O conto "A camisa de linho" inicia-se de forma misteriosa, com um som suave de batidas à porta da casa de Jacinto, um viúvo solitário que vive isolado num casebre de granito desde que perdeu a esposa, Maria, despertando a sua curiosidade. Apesar do isolamento, Jacinto não sente a falta de companhia humana, pois conta com a presença constante do seu cão, Nero, que o acompanha fielmente e parece compreender-lhe os estados de alma, reagindo às emoções do dono, especialmente quando Jacinto se mostra triste ou pensativo.
Ao ouvir as batidas, Nero, que dormitava aos pés de Jacinto, acorda subitamente, alerta e começa a ladrar, sinalizando algo incomum. O homem levanta-se com algum esforço e vai até à porta, acompanhado do cão. Ao abrir a porta, não vê ninguém e imagina tratar-se de alguma travessura de criança. Contudo, quando se prepara para a fechar, nota que Nero tem o focinho enfiado num embrulho de papel estranho.
Jacinto apanha o embrulho deixado à porta e examina-o. Intrigado, sai à rua e observa em redor, mas não vê ninguém. Senta-se na ombreira, abre o objeto com um canivete e no interior encontra uma camisa de linho branca. Nesse instante, Nero começa a ladrar e corre na direção de algo suspeito. Pouco depois, surge uma galinha preta detrás de uma laje com musgo, cacarejando. O animal persegue-a, mas ela consegue escapar, desaparecendo no telhado de um celeiro abandonado.
Jacinto chama o cão, que regressa com relutância. Afaga-o e graceja, lembrando-se então do dito popular ("Nu sabes o que se diz das galinhas pretas?") sobre galinhas pretas, e percebe o significado da estranha entrega: aquela camisa de linho constituía um presságio ou possuía um sentido oculto.
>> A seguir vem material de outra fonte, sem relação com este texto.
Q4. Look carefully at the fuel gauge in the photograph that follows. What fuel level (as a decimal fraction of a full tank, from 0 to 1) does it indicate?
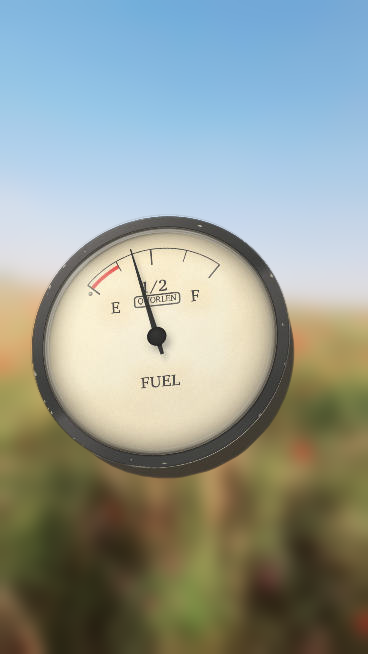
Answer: 0.375
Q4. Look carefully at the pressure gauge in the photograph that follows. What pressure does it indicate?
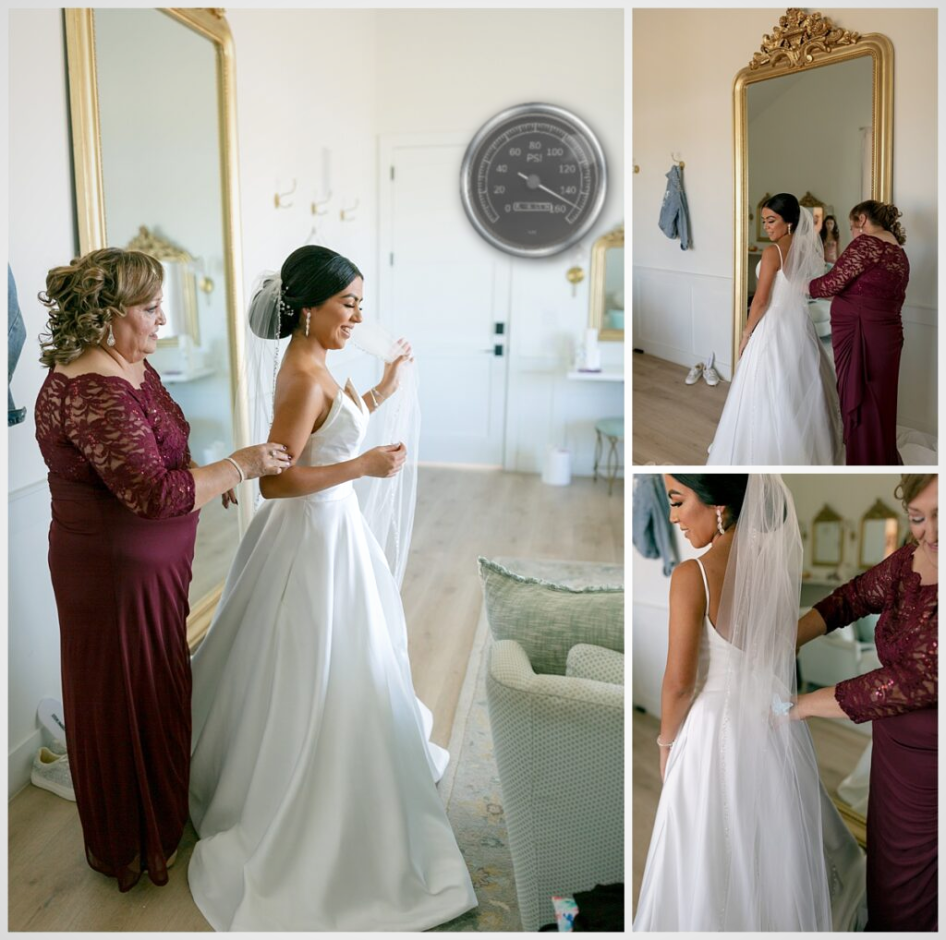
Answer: 150 psi
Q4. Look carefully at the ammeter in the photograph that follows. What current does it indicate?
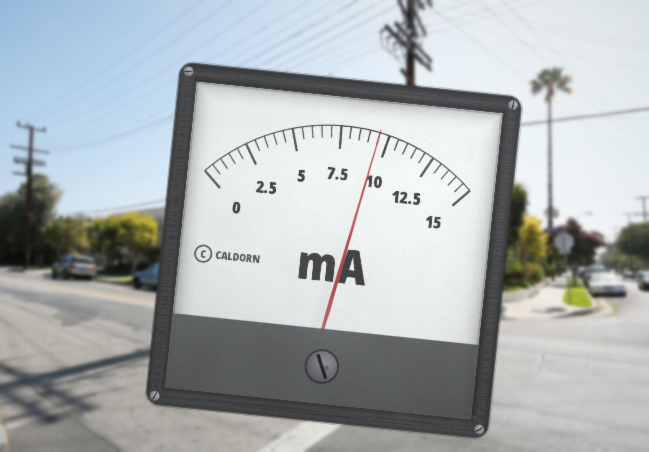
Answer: 9.5 mA
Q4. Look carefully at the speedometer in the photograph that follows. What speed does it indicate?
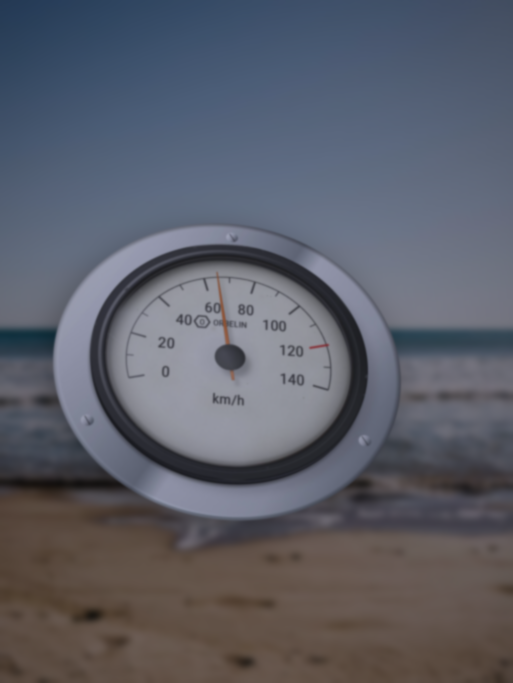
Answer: 65 km/h
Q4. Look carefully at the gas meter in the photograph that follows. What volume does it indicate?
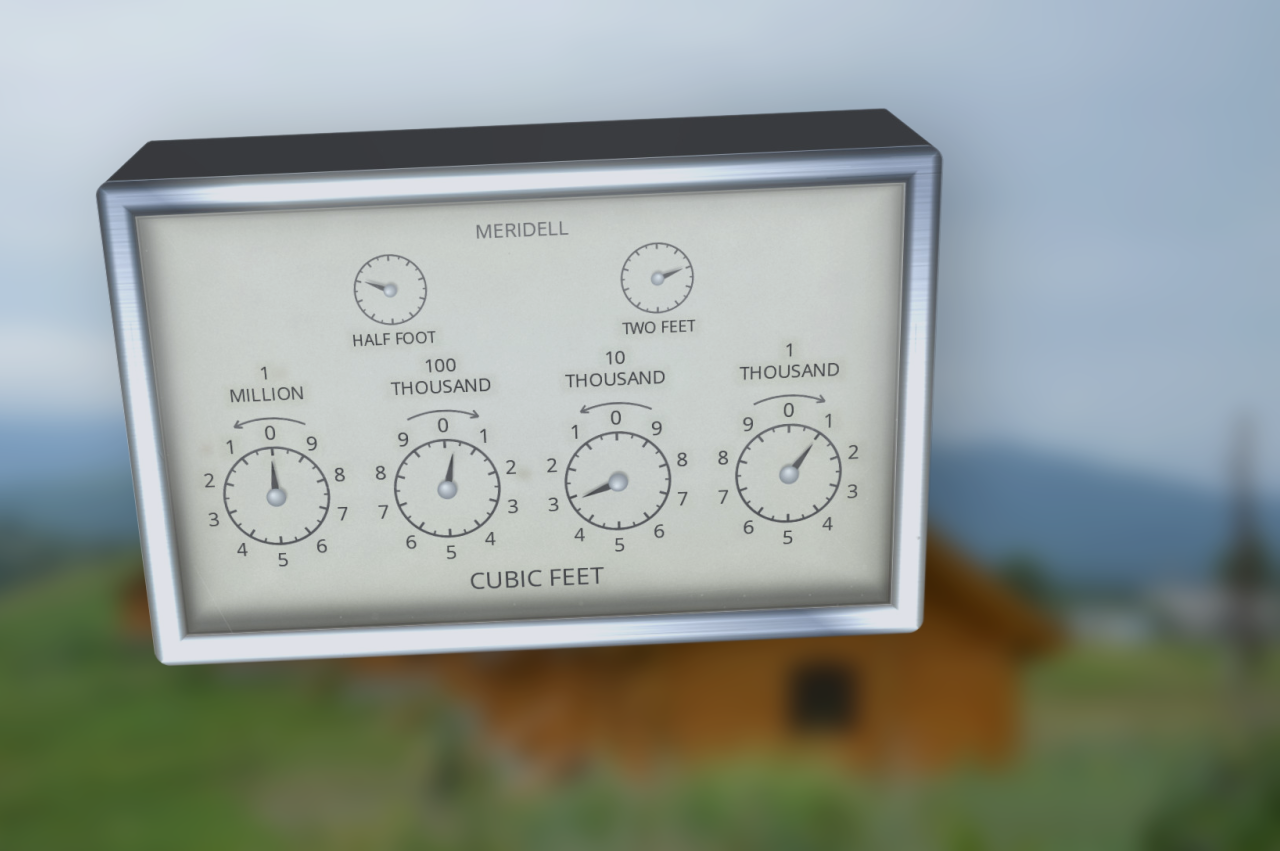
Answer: 3100 ft³
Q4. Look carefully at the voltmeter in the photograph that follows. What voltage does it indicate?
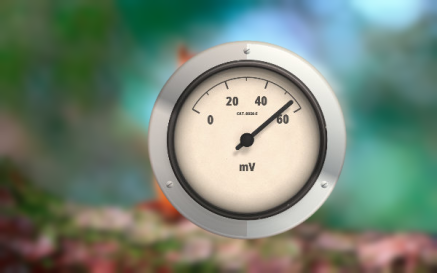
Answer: 55 mV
Há muito tempo, numa madrugada, Jacinto regressava exausto a casa após uma dura jornada de contrabando. Cansado e faminto, separou-se dos companheiros ao chegar ao povoado e seguiu sozinho. Subitamente, deparou com uma mulher misteriosa, paralisada, como se tivesse criado raízes no chão, que lhe disse enigmaticamente: "Nu sabes o que se diz das galinhas pretas?!", como se se tratasse de uma cantiga memorizada. De seguida, implorou-lhe que a levasse para casa, prometendo-lhe uma camisa de linho e pedindo que não contasse a ninguém acerca do encontro. Confuso e sem entender o que se estava a passar, o homem acabou por ceder, movido pela aflição crescente dela e pelo amanhecer que se aproximava.
Jacinto levou a mulher até casa, onde ela lhe agradeceu e renovou a promessa feita. O velho nunca falou do episódio a ninguém e também jamais recebeu qualquer recompensa. Com o passar do tempo, o estranho acontecimento caiu no esquecimento, até àquele momento em que lhe bateram à porta e lhe deixaram tão estranho presente.
Arrastando o corpo cansado, Jacinto dirige-se à cozinha, senta-se junto à lareira e chama Nero. Em voz alta, reflete sobre o que aconteceu naquela madrugada, associando a misteriosa mulher à crença de que galinhas pretas são almas do diabo, bruxas transformadas que, se não regressarem a casa antes da meia-noite, perdem o feitiço e ficam paralisadas.
Jacinto observa por instantes a camisa de linho e lança-a ao lume. Nero deita-se aos seus pés e os dois contemplam em silêncio as chamas.